Thursday, October 29, 2009

Medical marijuana, a new line of work


If doctors' incomes fall substantially after the passage of ObamaCare, there appears to be a promising new line of work. In the LA Times, a columnist writes about his visit to a doctor to get a prescription for medical marijuana. Now you have to know that in Los Angeles there are close to 800 marijuana dispensaries throughout the county. I see several on my way to and from work; the telltale sign being a green cross over the front door. And thanks to President Obama, the feds will not be raiding any of these places anymore since Californians have legalized medical marijuana.

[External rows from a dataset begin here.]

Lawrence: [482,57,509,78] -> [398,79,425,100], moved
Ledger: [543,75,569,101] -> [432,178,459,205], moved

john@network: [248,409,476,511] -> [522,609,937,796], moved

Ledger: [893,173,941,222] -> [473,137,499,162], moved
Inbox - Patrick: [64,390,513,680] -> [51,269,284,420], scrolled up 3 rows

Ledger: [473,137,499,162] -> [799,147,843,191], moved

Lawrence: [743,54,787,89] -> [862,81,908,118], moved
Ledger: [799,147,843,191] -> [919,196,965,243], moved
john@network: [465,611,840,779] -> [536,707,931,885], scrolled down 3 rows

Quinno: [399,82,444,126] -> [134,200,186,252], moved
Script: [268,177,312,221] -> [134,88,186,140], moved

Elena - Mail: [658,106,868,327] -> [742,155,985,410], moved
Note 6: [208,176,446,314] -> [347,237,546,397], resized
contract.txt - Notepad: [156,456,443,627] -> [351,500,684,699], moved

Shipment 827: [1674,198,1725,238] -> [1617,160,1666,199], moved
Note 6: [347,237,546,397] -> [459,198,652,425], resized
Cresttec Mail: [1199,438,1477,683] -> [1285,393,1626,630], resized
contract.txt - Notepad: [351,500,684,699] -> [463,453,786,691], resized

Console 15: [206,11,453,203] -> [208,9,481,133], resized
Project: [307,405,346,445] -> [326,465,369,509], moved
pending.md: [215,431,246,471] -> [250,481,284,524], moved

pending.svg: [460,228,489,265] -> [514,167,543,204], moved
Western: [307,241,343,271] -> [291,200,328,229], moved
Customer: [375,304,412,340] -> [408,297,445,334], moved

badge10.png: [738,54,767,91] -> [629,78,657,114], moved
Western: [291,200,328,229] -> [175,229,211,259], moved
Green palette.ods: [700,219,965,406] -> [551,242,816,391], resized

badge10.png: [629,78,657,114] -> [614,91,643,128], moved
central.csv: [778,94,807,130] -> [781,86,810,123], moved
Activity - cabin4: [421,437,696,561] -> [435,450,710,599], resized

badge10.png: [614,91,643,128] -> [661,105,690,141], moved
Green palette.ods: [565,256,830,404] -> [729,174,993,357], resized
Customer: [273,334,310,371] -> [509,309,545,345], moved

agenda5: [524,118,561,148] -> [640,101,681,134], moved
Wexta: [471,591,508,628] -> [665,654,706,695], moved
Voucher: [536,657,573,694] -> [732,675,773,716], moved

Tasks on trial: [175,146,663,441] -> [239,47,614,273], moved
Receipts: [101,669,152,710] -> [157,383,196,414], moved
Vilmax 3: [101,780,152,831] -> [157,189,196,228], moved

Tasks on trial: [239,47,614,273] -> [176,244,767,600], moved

The writer of the article is initially concerned that he may be turned down, that he isn't sick enough to warrant a prescription for marijuana. When he goes to the "doctor's" office, he talks about his long history of back pain. The doctor "examines" him visually, never laying a hand on him or even getting out of his chair. When asked about the anatomy of the back, the doctor confesses he has no clue, he is a gynecologist by training. And just like that, he is given a recommendation that he can take to any dispensary for legal marijuana.

The great part for doctors is that the writer hands over $150 in cash to the clerk at the end of the ten minute exam. No complaints about copays. No sob stories about how he can't afford his medications. In this office all the patients willingly pay cash for the visit and dutifully fill out their prescriptions ASAP. This could be the greatest line of business for physicians since Botox.